Ankylose This! Living with Ankylosing Spondylitis

Wednesday, March 22, 2006

Chris Small update

The Scotsman reports that the condition of snooker player and AS sufferer Chris Small has worsened drastically: he's retired and has been off medication for 18 months. A fundraising tournament on his behalf is being put together and will take place this summer.

See previous entries: AS and sports; Chris Small.

Sunday, March 12, 2006

Vladimir Kramnik, chess champion

Chess player Vladimir Kramnik, 30, the current Classical Chess Champion (as in boxing from time to time, the world title is not unified at the moment) and, by rating, the sixth-best chess player in the world, had to miss a major tournament in January due to health reasons. Because you're reading about it here, you will not be surprised to know that the health reasons were ankylosing spondylitis. In an interview posted yesterday on Chessbase News, Kramnik discusses his illness (not by name, unfortunately) and recuperation (I don't think he realizes that "fully cured" will never happen), as well as a reunification match in September (against the other world champion) and a match against a computer in November.

Friday, March 10, 2006

AS sufferer hit by disability cutbacks

Auto parts supplier Dana Corp has, in the course of filing for bankruptcy, has cut benefits to employees on long-term disability -- meaning they will no longer receive disability payments or health insurance. That has left Terry Stephens, a 44-year-old Dana employee who went on long-term disability last July due to his ankylosing spondylitis, in a dire situation, especially since one medication costs $1,700 a month (almost certainly an anti-TNF drug). Via Bent Not Broken.

Update 3/15: More on Terry Stephens from The Morning Sun, a Michigan daily.

Thursday, March 09, 2006

New Houston research study

The Houston Chronicle: "Patients with ankylosing spondylitis, an arthritic condition that affects the spine, may be eligible to participate in a new research study at the University of Texas Medical School at Houston."

Sunday, March 05, 2006

Australian with AS rescues motorist, receives award

An Australian man with ankylosing spondylitis will receive the Star of Courage for pulling a motorist from a burning vehicle (warning: pop-up) immediately after an accident.
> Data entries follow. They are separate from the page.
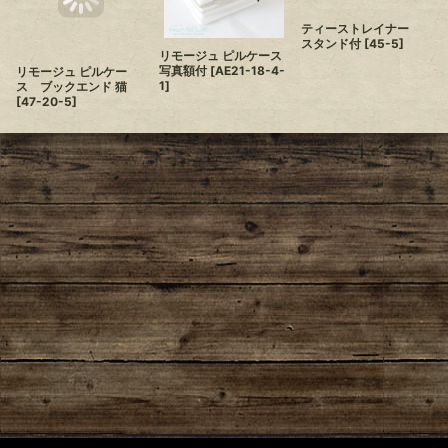
ティーストレイナー
リモージュ ピルケー
スタンド付
[
45-5
]
ス ブックエンド 猫
リモージュ ピルケース
[
47-20-5
]
写真額付
[
AE21-18-4-
1
]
Michael Brown, who was helped by two other people, did so despite requiring crutches to walk, and suffered burns and, apparently, some spinal injury due to the rescue. What struck me, though, was the following quote from The Australian's article:

"It's an achievement, saving someone, but in my own mind it's more because my ex-wife wanted to put me in a home (due to the illness).

"For me, to do something when everyone had written me off ... it means I'm not worthless anymore," he said.

Good lord, what were the people around him doing to him that he could actually think such things?

Friday, March 03, 2006

Struck in the prime of life

There is an article by Tammy Laber "Struck in the prime of life" in the Arthritis supplement page TAS4 in today's Globe (Friday March 3, 2006).

A good overview, then it talks about biologics.

There is one sentence at the end of this paragraph that bothers me though


Often striking men in their prime, AS takes on average five years to diagnose. During that time the disease progresses; damage to the spine may become irreversible. Yet, AS can be confirmed with a blood test.

Err, no, I don't think so. Maybe just a science or an editing gap but I don't think this is right. HLA-B27 is present in most people with AS, but it's not diagnostic of AS (it's also present in people without AS).